++++ Input
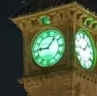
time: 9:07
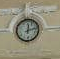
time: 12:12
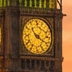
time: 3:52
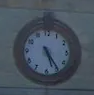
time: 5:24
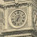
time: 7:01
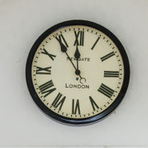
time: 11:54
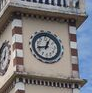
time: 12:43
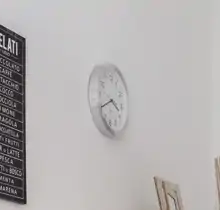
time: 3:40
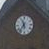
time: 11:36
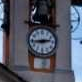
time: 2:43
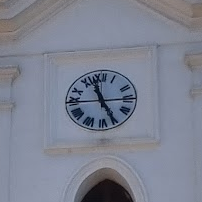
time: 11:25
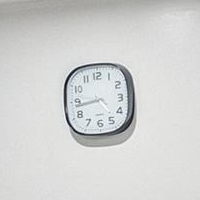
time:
++++++++
++++ Input
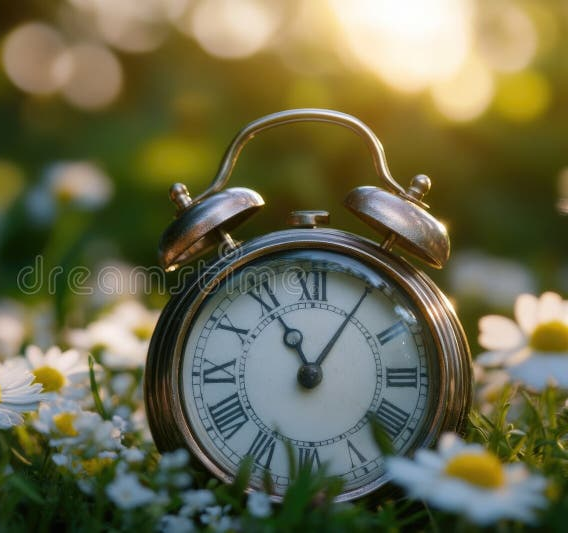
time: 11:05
++++++++
| Written problem |
Reproduce the lines from the one holding "time: 12:12" to the one holding "time: 11:25", inclusive, and leave the pictures out of your copy.

| Reply |
time: 12:12
time: 3:52
time: 5:24
time: 7:01
time: 11:54
time: 12:43
time: 3:40
time: 11:36
time: 2:43
time: 11:25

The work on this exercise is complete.